▶ [PAGE EXTRACT]
◇ ◇ ◇ ◇ ◇

Even when the historical evidence is massive and undeniable, Putin also basks in the glory of corroding the truth. In a slight difference from Trump’s need to assert his power, Putin is not faced with a fact-driven domestic audience. The lack of authentic information makes Russians victims of the toxicity of his lies. But internationally, like Trump, Putin knows that bare-faced lying itself is the message. Their fabrications do not threaten their rule, in fact they’re both convinced lying enhances their power.
Putin’s insistence that the Baltic states in 1940 formally requested to join the USSR blatantly dismisses what the rest of the world knows – Moscow’s hand-picked proxies in both the local puppet governments as well as the legislative bodies, disguised as ‘parliaments’, were ordered by Moscow to make that request. Similarly, he dismisses off-hand incontrovertible facts that overturn Putin’s narrative about the Molotov-Ribbentrop Pact, deportations and other historical events.

◇ ◇ ◇ ◇ ◇

▶ [DATA]

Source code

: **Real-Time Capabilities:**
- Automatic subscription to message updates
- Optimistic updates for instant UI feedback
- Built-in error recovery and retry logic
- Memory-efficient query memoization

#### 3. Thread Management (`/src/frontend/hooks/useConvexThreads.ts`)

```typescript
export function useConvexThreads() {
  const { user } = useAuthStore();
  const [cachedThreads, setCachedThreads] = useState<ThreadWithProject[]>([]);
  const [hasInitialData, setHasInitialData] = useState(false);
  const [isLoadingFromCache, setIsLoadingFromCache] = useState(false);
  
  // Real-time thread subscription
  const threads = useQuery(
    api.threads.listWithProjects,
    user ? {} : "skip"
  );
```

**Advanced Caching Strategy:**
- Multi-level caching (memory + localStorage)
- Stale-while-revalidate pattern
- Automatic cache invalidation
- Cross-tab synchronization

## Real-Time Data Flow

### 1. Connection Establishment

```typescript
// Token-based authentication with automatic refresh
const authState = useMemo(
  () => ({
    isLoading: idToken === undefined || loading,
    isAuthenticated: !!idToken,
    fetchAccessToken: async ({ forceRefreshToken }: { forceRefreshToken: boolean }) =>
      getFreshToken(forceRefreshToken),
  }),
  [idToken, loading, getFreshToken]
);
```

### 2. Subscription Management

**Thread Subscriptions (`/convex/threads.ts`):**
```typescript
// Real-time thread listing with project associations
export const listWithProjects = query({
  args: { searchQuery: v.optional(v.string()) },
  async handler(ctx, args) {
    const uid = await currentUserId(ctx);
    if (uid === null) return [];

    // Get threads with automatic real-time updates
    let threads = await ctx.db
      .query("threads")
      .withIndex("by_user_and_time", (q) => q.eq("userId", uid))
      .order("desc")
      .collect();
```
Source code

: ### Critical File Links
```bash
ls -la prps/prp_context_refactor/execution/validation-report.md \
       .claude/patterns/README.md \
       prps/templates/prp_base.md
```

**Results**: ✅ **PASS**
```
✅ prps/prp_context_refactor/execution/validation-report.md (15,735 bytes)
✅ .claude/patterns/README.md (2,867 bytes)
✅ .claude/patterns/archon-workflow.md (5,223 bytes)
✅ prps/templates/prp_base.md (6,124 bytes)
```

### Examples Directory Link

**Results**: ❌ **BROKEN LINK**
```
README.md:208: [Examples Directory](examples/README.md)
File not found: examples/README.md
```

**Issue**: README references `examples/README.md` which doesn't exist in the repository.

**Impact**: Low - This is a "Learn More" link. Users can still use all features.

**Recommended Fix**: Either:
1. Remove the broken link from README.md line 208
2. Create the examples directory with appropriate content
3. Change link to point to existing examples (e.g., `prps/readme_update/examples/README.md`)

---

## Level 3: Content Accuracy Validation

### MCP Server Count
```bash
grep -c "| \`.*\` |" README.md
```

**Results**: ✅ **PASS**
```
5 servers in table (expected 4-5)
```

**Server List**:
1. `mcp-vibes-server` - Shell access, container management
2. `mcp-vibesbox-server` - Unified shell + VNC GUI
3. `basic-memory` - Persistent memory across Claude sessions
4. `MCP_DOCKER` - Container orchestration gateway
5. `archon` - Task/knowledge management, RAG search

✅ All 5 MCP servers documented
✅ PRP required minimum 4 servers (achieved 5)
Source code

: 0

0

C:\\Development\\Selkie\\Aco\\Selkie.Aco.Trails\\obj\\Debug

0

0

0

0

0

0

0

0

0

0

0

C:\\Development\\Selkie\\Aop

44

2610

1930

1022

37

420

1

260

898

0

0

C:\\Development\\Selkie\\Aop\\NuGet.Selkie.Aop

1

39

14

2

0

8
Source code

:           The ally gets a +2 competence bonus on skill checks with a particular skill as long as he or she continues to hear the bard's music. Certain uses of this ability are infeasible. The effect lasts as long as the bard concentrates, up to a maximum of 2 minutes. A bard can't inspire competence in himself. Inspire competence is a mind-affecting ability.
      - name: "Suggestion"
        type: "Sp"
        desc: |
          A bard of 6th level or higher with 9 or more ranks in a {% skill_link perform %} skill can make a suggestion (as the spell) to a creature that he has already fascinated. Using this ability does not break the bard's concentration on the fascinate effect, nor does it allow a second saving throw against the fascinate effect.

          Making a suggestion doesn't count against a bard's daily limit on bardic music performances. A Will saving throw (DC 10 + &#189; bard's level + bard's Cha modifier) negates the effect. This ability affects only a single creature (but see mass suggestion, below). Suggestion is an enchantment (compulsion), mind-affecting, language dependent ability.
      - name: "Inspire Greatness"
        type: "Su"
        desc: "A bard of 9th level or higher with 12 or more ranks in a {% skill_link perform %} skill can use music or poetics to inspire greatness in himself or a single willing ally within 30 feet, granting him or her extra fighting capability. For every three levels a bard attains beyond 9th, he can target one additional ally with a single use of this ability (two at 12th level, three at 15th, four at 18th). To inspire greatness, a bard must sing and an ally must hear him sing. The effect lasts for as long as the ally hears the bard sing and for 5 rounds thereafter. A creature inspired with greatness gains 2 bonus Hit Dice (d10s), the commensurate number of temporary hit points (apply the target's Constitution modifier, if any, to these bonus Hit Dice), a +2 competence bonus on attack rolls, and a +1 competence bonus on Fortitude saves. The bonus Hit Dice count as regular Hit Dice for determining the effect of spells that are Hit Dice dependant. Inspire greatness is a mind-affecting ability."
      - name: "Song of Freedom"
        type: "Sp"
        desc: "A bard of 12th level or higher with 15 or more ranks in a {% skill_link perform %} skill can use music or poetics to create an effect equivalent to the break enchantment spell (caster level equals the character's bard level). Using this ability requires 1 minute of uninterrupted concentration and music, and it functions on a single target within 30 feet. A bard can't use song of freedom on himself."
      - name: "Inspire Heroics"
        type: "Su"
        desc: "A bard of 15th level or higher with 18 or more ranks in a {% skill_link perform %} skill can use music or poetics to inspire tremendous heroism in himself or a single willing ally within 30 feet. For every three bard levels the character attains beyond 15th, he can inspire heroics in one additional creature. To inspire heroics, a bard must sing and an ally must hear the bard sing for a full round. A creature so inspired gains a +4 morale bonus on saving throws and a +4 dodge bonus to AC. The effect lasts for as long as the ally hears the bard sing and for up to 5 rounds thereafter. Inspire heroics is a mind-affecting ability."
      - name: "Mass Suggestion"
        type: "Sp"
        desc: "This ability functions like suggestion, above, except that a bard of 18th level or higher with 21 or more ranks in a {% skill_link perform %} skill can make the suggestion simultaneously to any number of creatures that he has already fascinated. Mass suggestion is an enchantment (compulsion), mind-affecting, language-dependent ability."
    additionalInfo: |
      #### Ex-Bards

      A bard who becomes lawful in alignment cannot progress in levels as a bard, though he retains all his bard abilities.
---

◇ ◇ ◇ ◇ ◇

▶ [WORK TO COMPLETE]
Reproduce the passage about Putin's lying word for word, from "Even when the" up to and including "enhances their power.".

▶ [EXPECTED ANSWER]
Even when the historical evidence is massive and undeniable, Putin also basks in the glory of corroding the truth. In a slight difference from Trump’s need to assert his power, Putin is not faced with a fact-driven domestic audience. The lack of authentic information makes Russians victims of the toxicity of his lies. But internationally, like Trump, Putin knows that bare-faced lying itself is the message. Their fabrications do not threaten their rule, in fact they’re both convinced lying enhances their power.